Screaming, Einar ran the woman through. Her eyes bulged. For a moment her mouth flapped open and closed. The room went utterly silent. She let out a long, high-pitched moan, and then began to fall over. Einar grunted, almost falling over with her.

Get the sword out!

The child stumbled, yanking on the weapon. Once. Twice. Three times. Finally he got it out. He brandished it, waving it around as others slowly approached him.

"Forget it," someone said in Mandarin, yet another language Einar didn't comprehend. "They've started the place on fire upstairs. He'll go down with the building."
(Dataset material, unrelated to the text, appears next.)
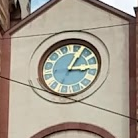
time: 3:04
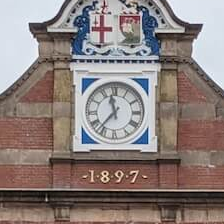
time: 11:36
Einar didn't understand at first why everyone began rushing outside. Through his shock from everything that had just occurred, he abruptly realized part of the ceiling was flaming and caving in, and the room had filled with smoke and embers. Coughing and retching, Einar stumbled out of his burning home, dragging his sword behind him.

Einar stumbled down the hill his sister and he had been playing on not fifteen minutes ago. He tripped, falling into the mud sideways. Weakly he propped himself up. He could just barely see the flames eating his house over the hill. A long tendril of black smoke was already making its way high into the perfect summer's sky.

Retching a final time in the mud, Einar fell into the sweetness of unconsciousness.